-------- Records for this task --------

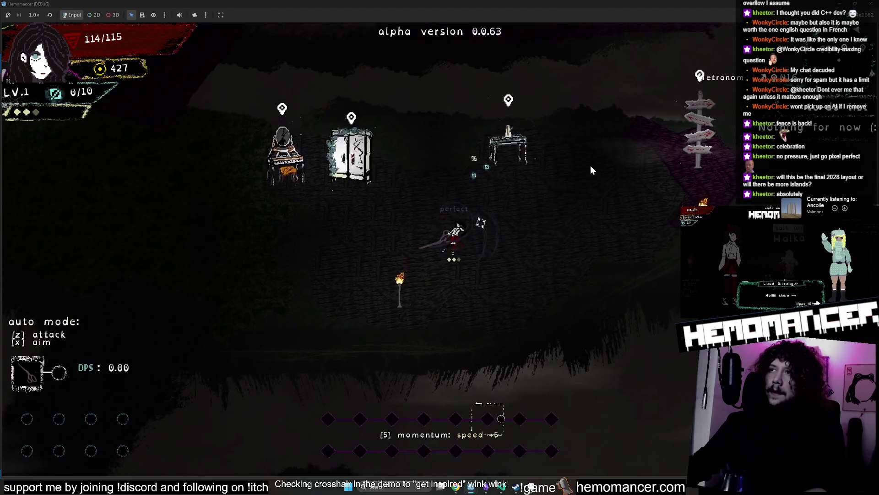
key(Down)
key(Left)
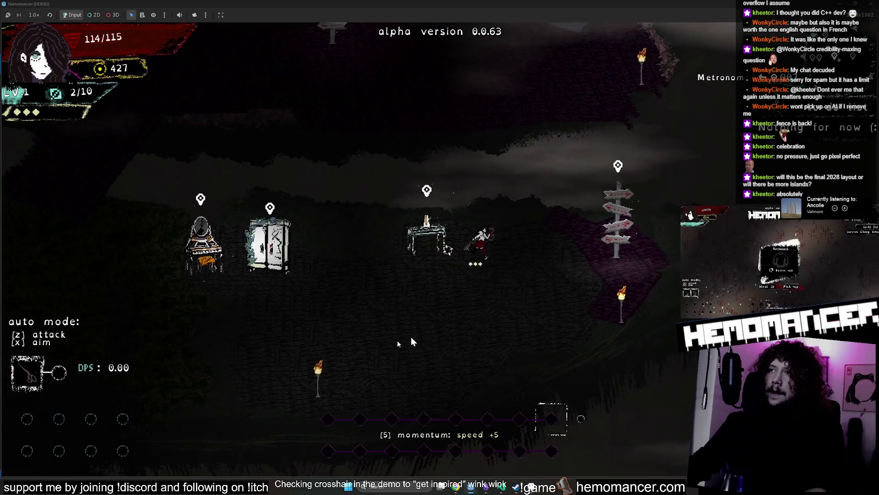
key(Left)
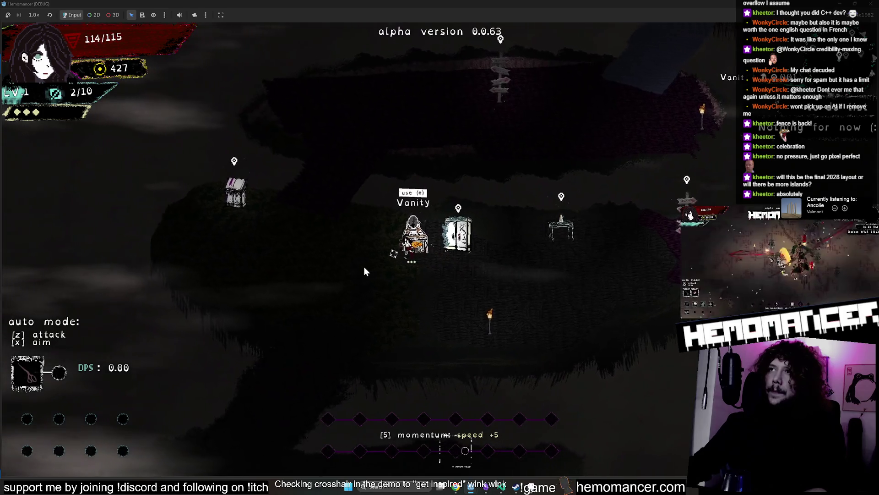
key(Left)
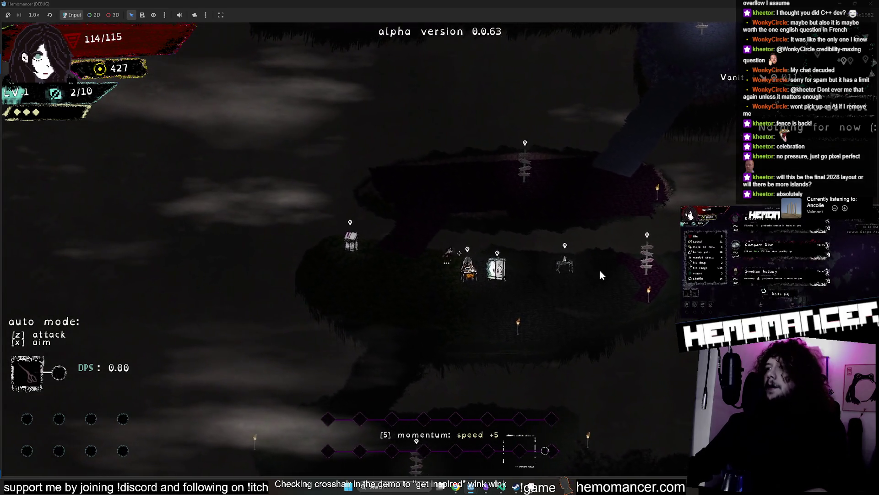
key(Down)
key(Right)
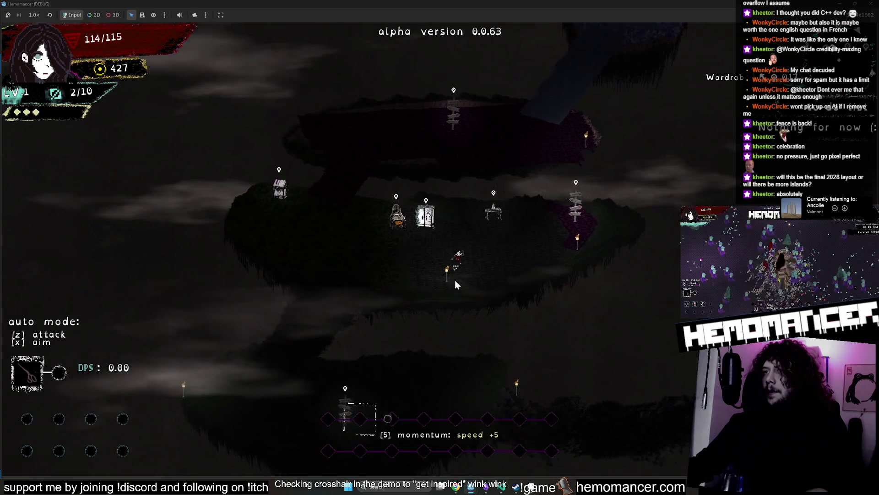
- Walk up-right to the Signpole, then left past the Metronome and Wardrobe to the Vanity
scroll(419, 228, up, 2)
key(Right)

--------

About this exercise: Pictures aside, retype all of the entries word for word.

Answer box:
key(Down)
key(Left)
key(Left)
key(Left)
key(Down)
key(Right)
- Walk up-right to the Signpole, then left past the Metronome and Wardrobe to the Vanity
scroll(419, 228, up, 2)
key(Right)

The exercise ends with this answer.